Bad News for Employers: Bonuses Getting Harder to Withhold After Terminating Employment

Tue 27th September 2016 by Joel Fairbrother

It is now well established in Canada that when an employer terminates the employment of an employee without just cause, it must pay the employee both the notice period outlined in the applicable provincial statute, such as the Employment Standards Code of Alberta, and an additional amount, the total of which is known as “reasonable notice” of termination.

What is always less clear is, what should be included in that reasonable notice period? This area of law is constantly changing: employers are always finding new ways to safeguard their losses when they terminate employees, and employees are always finding new ways to fight back. The Courts also play a role, with the competing interests of freedom of contract, and the protection of employees with unequal bargaining strength.

Paquette v. TeraGo Networks Inc., a recent 2016 decision of the Ontario Court of Appeal, has recently dealt a significant blow to the ability of employers to restrict the amounts included in the reasonable notice period of terminated employees.

In TeraGo, Paquette was awarded a 17-month notice period by the Trial Judge. A significant part of Paquette’s compensation was a bonus payable under a bonus program. The bonus program noted that bonuses were payable to “employees actively employed by Terago on the date of the bonus payment”. The Trial Judge read this as an unambiguous requirement that Paquette had to be actively employed on the date of payment, and so refused to award Paquette a bonus in the notice period.

The Court of Appeal had a different view. The Court of Appeal started its analysis with the general rule that the notice period should include all of the integral parts of the employee’s compensation that the employee has lost through the notice period as a result of the employer’s breach of contract. The Court concluded at this stage of the analysis by finding that the bonus payment was an integral part of Paquette’s compensation.

The Court of Appeal then asked the question of whether the bonus plan contained any terms which would specifically remove Paquette’s entitlement to a bonus payment upon termination from employment. The Court concluded that the requirement for active employment was not enough to remove Paquette’s entitlement to a bonus payment in the notice period because the plan did not specifically provide that he would not receive damages for the loss of the value of the bonus during a reasonable notice period.

What This Means for Employers

Terago is persuasive authority in Alberta, but it is not binding. It is however the most recent case at this level out of many cases which have similarly wrestled with the question of what to include in reasonable notice periods.

Employers who have old employment contracts or employment contracts that were not drafted by employment lawyers should seriously consider having them re-drafted periodically in light of this ever-changing area of law. Otherwise, employers risk being surprised by what they will have to pay upon terminating the employment of their employees.

What This Means for Employees

As noted above, Terago is only persuasive authority in Alberta. However, Terago is but one authority in a growing line of authority which seeks to prevent employers from stacking the deck too heavily in their favor upon termination of employment of an employee.

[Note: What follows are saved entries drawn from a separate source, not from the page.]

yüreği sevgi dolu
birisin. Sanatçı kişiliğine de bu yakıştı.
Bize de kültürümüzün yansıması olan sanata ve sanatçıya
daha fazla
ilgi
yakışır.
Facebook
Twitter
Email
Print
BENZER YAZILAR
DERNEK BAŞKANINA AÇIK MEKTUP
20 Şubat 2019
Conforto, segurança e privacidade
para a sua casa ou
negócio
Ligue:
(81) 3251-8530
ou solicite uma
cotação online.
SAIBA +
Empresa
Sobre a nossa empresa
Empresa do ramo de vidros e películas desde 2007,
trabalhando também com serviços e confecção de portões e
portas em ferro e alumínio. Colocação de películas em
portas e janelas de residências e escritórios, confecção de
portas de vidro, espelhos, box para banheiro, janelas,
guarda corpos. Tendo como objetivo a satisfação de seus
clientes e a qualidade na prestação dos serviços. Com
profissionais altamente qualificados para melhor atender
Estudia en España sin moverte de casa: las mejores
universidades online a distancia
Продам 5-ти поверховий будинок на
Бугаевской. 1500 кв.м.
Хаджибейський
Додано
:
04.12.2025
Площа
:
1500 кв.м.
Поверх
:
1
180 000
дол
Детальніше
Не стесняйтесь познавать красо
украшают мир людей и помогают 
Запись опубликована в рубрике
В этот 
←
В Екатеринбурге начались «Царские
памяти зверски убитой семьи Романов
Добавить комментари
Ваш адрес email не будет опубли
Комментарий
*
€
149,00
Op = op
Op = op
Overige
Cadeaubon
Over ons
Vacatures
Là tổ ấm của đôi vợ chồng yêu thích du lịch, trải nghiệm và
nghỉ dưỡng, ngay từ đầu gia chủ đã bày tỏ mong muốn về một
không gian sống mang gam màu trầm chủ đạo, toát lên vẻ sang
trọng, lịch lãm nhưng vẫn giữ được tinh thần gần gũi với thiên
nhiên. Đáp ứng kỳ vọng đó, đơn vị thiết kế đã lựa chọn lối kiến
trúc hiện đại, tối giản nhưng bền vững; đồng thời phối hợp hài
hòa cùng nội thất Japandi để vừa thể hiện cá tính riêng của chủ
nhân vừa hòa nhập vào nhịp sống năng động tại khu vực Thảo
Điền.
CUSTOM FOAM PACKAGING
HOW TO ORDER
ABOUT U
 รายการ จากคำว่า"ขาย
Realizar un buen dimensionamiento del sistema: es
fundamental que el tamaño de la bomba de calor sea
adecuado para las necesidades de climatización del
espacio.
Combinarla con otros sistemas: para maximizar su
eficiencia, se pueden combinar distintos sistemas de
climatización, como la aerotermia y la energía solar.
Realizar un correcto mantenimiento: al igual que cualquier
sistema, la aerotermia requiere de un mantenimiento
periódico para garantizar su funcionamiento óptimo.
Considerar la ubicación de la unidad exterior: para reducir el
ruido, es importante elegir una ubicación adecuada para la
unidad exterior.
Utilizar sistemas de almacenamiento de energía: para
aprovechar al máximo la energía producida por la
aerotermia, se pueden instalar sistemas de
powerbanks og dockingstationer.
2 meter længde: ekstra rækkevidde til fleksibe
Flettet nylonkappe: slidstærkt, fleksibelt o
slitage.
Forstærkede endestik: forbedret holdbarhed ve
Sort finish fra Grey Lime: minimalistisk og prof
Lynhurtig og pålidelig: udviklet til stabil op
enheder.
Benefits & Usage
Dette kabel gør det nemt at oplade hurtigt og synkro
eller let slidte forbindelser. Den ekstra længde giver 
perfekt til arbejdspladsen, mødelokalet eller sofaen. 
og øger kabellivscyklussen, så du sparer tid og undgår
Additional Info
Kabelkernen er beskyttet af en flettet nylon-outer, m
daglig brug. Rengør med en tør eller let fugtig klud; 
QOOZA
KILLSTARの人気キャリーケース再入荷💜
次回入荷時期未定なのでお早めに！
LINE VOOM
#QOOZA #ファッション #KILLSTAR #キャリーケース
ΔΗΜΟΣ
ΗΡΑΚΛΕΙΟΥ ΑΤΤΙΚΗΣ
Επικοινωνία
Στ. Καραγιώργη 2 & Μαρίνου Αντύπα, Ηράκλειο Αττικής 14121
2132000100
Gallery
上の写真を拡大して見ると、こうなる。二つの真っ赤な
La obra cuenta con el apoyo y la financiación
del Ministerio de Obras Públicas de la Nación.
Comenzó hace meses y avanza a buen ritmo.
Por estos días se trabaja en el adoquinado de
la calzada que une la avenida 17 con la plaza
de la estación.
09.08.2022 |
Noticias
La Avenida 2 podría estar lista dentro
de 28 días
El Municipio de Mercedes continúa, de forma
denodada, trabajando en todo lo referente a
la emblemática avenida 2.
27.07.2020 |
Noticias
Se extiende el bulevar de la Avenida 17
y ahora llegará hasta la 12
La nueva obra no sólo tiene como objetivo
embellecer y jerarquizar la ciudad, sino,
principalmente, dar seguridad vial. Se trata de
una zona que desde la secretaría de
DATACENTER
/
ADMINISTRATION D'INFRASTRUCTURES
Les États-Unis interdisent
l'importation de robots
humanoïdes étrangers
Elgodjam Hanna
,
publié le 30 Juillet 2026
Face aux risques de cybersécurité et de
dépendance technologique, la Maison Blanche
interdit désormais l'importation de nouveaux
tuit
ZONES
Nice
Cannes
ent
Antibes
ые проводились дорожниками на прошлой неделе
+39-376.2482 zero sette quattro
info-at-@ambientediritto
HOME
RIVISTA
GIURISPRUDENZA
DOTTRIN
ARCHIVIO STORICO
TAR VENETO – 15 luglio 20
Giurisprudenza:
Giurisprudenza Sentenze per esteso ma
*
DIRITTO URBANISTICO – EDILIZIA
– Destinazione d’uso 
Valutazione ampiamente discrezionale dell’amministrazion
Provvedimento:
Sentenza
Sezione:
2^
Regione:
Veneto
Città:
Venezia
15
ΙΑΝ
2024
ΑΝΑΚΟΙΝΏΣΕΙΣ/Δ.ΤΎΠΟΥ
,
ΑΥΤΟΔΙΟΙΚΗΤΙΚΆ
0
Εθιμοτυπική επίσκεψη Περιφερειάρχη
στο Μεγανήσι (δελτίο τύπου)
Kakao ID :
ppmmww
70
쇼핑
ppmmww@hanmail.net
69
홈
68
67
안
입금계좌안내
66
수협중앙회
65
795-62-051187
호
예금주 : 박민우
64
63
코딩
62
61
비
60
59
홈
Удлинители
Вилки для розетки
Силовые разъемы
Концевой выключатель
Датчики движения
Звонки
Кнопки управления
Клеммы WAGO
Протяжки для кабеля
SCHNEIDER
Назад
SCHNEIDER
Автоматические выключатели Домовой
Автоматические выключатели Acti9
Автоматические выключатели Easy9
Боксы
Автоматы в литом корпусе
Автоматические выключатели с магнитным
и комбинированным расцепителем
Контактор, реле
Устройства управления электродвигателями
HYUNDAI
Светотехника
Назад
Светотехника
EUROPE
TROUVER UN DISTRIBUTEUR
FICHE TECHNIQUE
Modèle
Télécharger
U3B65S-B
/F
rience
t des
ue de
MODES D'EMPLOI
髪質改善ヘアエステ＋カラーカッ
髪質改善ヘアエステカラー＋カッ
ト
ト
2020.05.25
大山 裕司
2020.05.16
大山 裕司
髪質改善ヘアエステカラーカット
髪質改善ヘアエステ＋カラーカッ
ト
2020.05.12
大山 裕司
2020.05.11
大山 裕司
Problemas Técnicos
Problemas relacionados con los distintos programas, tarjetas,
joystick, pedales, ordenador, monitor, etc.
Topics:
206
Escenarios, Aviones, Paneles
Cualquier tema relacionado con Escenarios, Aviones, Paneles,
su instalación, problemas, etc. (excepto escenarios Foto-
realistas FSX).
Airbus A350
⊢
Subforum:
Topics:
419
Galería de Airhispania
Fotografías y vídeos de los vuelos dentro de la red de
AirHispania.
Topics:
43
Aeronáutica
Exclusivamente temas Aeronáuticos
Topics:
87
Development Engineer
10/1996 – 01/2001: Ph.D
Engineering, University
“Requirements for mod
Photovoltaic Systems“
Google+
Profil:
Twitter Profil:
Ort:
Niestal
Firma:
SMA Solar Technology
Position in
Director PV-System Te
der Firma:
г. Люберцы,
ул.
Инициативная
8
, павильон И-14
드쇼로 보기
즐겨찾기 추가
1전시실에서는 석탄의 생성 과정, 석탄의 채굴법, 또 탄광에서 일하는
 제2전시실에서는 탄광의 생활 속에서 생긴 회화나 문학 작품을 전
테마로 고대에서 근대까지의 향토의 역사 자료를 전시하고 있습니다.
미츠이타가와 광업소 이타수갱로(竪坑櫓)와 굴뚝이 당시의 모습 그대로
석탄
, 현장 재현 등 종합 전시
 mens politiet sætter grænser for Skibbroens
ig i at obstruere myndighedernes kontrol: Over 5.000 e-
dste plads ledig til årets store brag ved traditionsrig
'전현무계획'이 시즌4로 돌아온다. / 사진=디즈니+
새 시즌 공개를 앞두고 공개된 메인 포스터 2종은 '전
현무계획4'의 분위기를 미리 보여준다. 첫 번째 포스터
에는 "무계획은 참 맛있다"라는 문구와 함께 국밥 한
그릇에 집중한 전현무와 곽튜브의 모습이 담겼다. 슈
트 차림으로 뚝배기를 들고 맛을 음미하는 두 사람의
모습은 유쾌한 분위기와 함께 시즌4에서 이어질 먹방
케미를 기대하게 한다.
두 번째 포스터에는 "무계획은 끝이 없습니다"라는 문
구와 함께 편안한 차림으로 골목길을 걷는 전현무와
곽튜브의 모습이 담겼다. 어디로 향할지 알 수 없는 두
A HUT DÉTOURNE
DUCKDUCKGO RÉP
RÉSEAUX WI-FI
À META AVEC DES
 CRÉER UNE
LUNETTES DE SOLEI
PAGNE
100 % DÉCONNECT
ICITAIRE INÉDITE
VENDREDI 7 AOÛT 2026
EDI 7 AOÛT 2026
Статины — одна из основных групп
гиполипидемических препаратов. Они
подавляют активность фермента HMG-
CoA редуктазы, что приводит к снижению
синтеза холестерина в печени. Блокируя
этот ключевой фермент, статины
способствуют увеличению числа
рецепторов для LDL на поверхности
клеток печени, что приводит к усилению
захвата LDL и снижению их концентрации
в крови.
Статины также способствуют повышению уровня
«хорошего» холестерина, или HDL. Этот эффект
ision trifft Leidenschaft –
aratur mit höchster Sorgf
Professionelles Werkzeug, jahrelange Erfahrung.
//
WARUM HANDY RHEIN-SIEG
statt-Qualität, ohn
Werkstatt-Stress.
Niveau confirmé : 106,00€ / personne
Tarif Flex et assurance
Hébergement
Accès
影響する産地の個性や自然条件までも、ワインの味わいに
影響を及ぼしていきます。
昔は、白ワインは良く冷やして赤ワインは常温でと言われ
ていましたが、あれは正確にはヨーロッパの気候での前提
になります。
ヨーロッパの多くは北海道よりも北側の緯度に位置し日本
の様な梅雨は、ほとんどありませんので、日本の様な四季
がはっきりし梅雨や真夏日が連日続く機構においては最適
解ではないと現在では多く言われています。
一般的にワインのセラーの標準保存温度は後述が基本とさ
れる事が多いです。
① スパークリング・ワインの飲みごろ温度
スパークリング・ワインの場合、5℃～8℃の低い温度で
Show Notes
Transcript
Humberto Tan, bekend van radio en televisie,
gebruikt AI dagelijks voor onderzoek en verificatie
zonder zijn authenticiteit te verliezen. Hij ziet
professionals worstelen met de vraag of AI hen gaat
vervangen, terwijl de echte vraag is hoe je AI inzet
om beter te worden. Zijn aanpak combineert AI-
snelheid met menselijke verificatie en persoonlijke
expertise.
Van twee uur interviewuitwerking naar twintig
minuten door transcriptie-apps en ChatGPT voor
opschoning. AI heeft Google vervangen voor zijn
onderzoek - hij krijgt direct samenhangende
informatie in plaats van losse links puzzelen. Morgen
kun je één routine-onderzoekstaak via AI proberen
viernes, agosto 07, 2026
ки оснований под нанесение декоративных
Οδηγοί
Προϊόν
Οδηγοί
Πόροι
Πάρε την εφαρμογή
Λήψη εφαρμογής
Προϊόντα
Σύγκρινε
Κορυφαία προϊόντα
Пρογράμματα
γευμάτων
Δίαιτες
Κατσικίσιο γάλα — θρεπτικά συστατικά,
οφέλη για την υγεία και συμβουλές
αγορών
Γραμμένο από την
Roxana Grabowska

An employee without a written employment contract is usually entitled to any amount which should have been paid to them within a reasonable notice period following termination from employment. Even written employment contracts which purport to restrict the entitlements of an employee upon termination from employment are usually attackable one way or the other. Any employee, with or without a written employment contract, should seek legal advice upon termination from employment to make sure their employer is offering them what they are entitled to by law.